Света ничего не сказала. Ушла в свою комнату. Закрыла дверь.
Утром она ушла. Без объяснений. Ушла к отцу — так и не раскрыв настоящую причину.
Развели их быстро и бесшумно. На суде она не смотрела в его сторону.
Через несколько лет Света вышла замуж. Родила близнецов.

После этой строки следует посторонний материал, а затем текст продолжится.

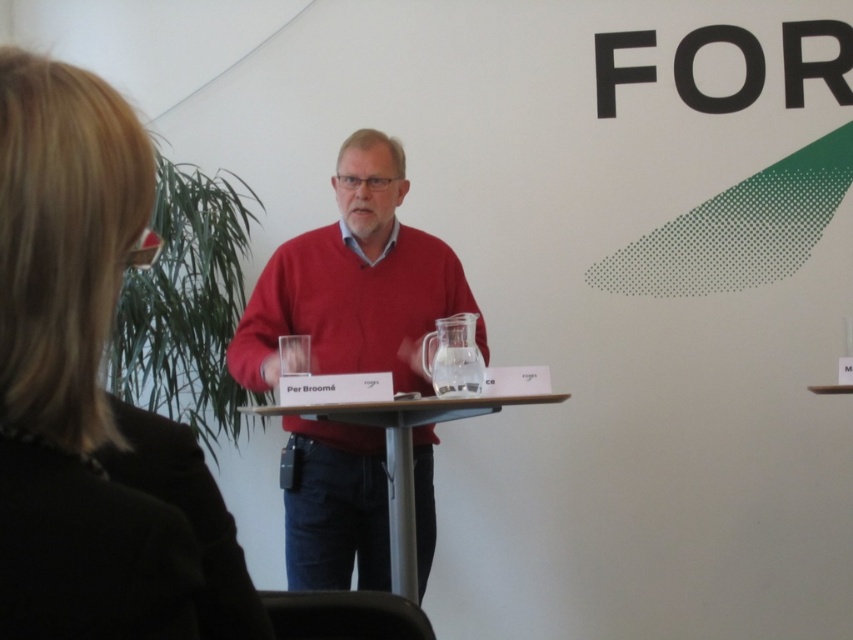
Is black fabric hair at upper left taller than wooden table at center?

Incorrect, black fabric hair at upper left's height is not larger of wooden table at center's.

Can you confirm if black fabric hair at upper left is positioned to the right of wooden table at center?

In fact, black fabric hair at upper left is to the left of wooden table at center.

Locate an element on the screen. This screenshot has width=853, height=640. black fabric hair at upper left is located at coordinates point(91,392).

You are a GUI agent. You are given a task and a screenshot of the screen. Output one action in this format:
    pyautogui.click(x=<x>, y=<y>)
    Task: Click on the black fabric hair at upper left
    This screenshot has height=640, width=853.
    Given the screenshot: What is the action you would take?
    pyautogui.click(x=91, y=392)

Is point (364, 355) positioned behind point (387, 497)?

Yes, it is.

Does matte red sweater at center appear on the left side of wooden table at center?

Yes, matte red sweater at center is to the left of wooden table at center.

Which is behind, point (318, 536) or point (405, 513)?

Point (318, 536)

What are the coordinates of `matte red sweater at center` in the screenshot? It's located at [352, 282].

What do you see at coordinates (91, 392) in the screenshot? I see `black fabric hair at upper left` at bounding box center [91, 392].

Is black fabric hair at upper left closer to camera compared to matte red sweater at center?

Yes.

Is point (25, 410) positioned behind point (418, 232)?

No, it is in front of (418, 232).

You are a GUI agent. You are given a task and a screenshot of the screen. Output one action in this format:
    pyautogui.click(x=<x>, y=<y>)
    Task: Click on the black fabric hair at upper left
    
    Given the screenshot: What is the action you would take?
    pyautogui.click(x=91, y=392)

Позже, когда пришла официальная бумага о полной реабилитации её матери, Света ничего не сказала отцу.
Не потому что боялась. А потому что понимала: некоторые раны лучше не открывать заново.
Он и так едва выжил. Он и так выстоял.
Пусть это останется с ней — как тихая благодарность за жизнь, как уважение к человеку, посвятившему всего себя ей...
Вот такой рассказ поведала нам когда-то Любтя…о продавце моих любимых рыбных котлет в томате — дяде Леше. Человеке красивом: и лицом и душой.